» About this exercise:
Echo the listing below verbatim, from its first line through the line containing "联系我们：北京市海淀区北四环西路68号左岸工社801", with both ends included. Leave the pictures out of your answer.

Dataset items:
BEGIN
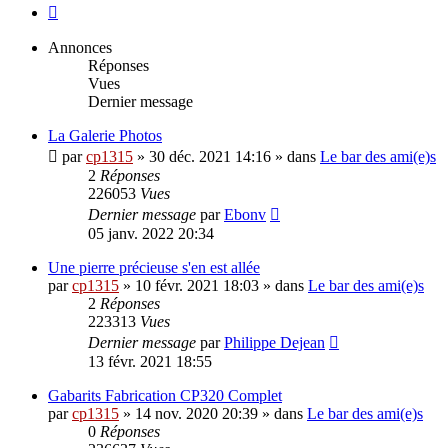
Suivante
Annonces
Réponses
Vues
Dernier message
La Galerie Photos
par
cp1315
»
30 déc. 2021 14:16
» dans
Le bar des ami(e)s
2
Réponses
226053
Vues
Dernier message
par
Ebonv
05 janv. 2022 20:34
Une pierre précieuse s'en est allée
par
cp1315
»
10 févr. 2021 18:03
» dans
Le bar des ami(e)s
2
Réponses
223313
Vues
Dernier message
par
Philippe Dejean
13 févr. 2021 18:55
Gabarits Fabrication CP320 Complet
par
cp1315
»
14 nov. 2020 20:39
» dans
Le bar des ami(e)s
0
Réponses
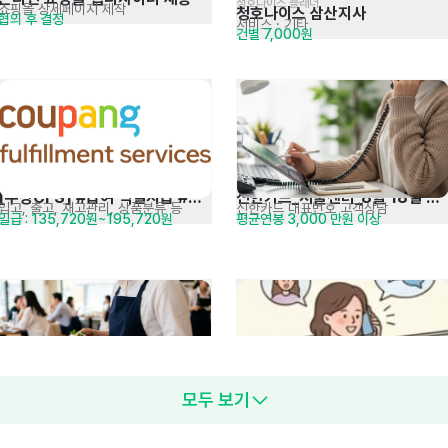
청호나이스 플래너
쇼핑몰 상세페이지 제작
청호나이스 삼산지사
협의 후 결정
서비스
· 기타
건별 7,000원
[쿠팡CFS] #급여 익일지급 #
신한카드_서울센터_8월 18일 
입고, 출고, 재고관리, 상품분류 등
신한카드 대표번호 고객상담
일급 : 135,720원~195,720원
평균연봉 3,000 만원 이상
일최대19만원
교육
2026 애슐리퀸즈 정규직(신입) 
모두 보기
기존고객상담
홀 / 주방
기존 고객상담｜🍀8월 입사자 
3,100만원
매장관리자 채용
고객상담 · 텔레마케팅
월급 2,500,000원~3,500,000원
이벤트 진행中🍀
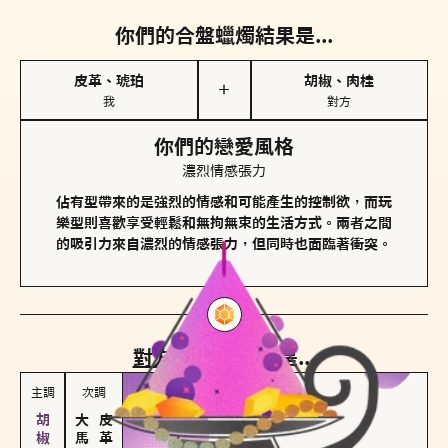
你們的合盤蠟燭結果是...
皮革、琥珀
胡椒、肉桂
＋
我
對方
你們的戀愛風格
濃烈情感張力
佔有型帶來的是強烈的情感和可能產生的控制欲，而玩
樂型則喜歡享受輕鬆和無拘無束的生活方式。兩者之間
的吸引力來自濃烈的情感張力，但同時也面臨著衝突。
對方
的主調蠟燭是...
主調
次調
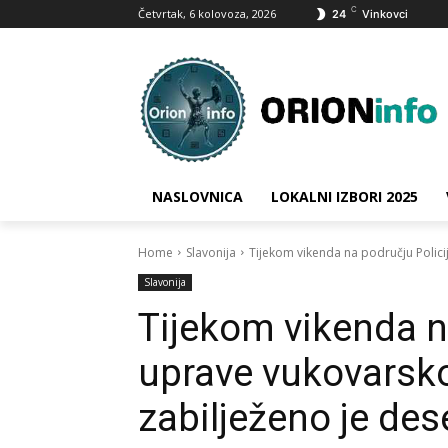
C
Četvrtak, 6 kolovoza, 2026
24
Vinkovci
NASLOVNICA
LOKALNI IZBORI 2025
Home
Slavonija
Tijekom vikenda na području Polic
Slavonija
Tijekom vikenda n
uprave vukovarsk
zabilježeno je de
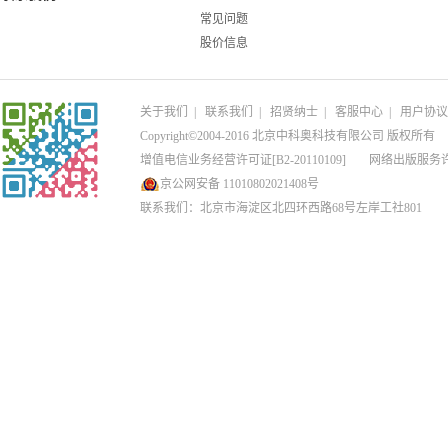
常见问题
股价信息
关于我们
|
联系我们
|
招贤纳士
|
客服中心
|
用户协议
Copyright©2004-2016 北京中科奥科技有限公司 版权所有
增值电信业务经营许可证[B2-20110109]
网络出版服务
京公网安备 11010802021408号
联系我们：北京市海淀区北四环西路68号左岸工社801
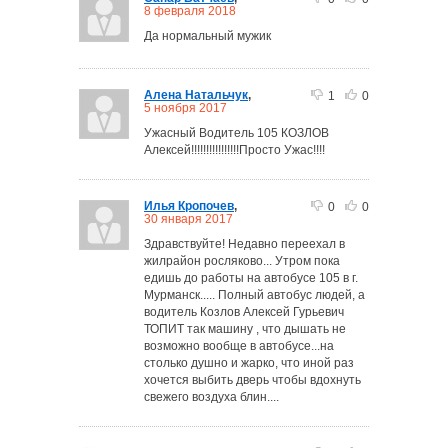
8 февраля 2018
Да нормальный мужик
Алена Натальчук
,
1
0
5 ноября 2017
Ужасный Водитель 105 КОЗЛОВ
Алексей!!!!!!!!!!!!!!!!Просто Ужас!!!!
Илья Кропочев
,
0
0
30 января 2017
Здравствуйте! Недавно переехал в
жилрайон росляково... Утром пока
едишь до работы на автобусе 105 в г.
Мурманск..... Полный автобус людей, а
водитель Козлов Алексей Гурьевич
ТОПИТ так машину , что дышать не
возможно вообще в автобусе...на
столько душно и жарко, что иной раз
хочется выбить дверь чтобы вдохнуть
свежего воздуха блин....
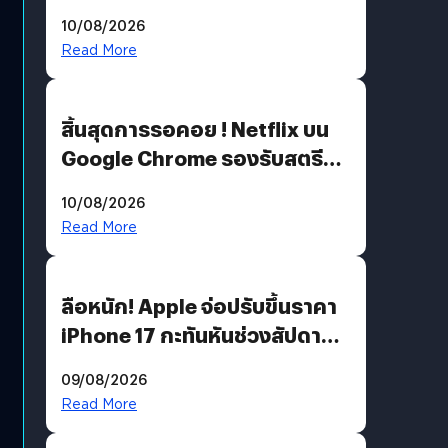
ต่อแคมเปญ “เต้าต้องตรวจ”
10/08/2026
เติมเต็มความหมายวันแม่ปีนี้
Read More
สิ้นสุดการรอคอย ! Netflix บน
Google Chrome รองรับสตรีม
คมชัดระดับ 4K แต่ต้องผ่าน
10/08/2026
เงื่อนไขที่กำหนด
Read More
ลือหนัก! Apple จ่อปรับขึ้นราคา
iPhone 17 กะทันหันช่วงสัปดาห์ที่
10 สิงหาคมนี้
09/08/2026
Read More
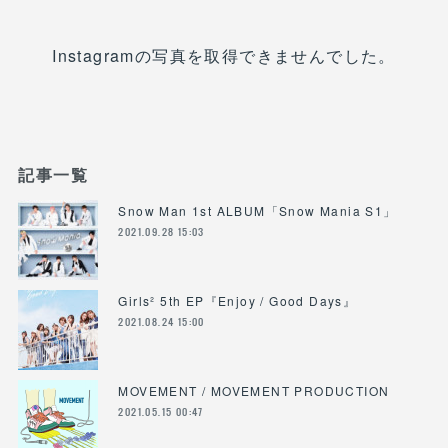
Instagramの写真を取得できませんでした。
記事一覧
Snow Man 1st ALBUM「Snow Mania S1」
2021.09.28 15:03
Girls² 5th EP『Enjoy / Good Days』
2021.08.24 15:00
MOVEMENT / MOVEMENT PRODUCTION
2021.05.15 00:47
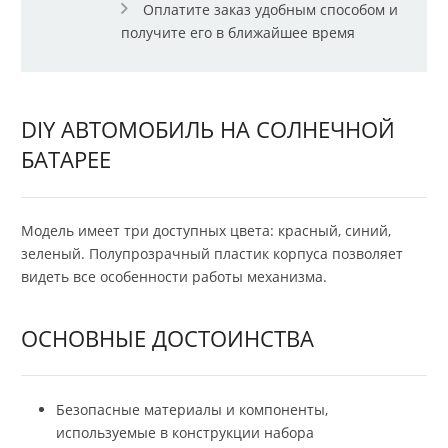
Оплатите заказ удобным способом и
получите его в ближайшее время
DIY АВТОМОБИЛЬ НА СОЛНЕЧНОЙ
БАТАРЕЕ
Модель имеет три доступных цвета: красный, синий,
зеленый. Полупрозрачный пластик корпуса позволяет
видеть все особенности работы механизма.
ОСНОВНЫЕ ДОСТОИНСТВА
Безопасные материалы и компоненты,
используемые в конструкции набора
END
» Answer for the task:
Suivante
Annonces
Réponses
Vues
Dernier message
La Galerie Photos
par
cp1315
»
30 déc. 2021 14:16
» dans
Le bar des ami(e)s
2
Réponses
226053
Vues
Dernier message
par
Ebonv
05 janv. 2022 20:34
Une pierre précieuse s'en est allée
par
cp1315
»
10 févr. 2021 18:03
» dans
Le bar des ami(e)s
2
Réponses
223313
Vues
Dernier message
par
Philippe Dejean
13 févr. 2021 18:55
Gabarits Fabrication CP320 Complet
par
cp1315
»
14 nov. 2020 20:39
» dans
Le bar des ami(e)s
0
Réponses
청호나이스 플래너
쇼핑몰 상세페이지 제작
청호나이스 삼산지사
협의 후 결정
서비스
· 기타
건별 7,000원
[쿠팡CFS] #급여 익일지급 #
신한카드_서울센터_8월 18일 
입고, 출고, 재고관리, 상품분류 등
신한카드 대표번호 고객상담
일급 : 135,720원~195,720원
평균연봉 3,000 만원 이상
일최대19만원
교육
2026 애슐리퀸즈 정규직(신입) 
모두 보기
기존고객상담
홀 / 주방
기존 고객상담｜🍀8월 입사자 
3,100만원
매장관리자 채용
고객상담 · 텔레마케팅
월급 2,500,000원~3,500,000원
이벤트 진행中🍀
你們的合盤蠟燭結果是...
皮革、琥珀
胡椒、肉桂
＋
我
對方
你們的戀愛風格
濃烈情感張力
佔有型帶來的是強烈的情感和可能產生的控制欲，而玩
樂型則喜歡享受輕鬆和無拘無束的生活方式。兩者之間
的吸引力來自濃烈的情感張力，但同時也面臨著衝突。
對方
的主調蠟燭是...
主調
次調
C
Četvrtak, 6 kolovoza, 2026
24
Vinkovci
NASLOVNICA
LOKALNI IZBORI 2025
Home
Slavonija
Tijekom vikenda na području Polic
Slavonija
Tijekom vikenda n
uprave vukovarsk
zabilježeno je de
常见问题
股价信息
关于我们
|
联系我们
|
招贤纳士
|
客服中心
|
用户协议
Copyright©2004-2016 北京中科奥科技有限公司 版权所有
增值电信业务经营许可证[B2-20110109]
网络出版服务
京公网安备 11010802021408号
联系我们：北京市海淀区北四环西路68号左岸工社801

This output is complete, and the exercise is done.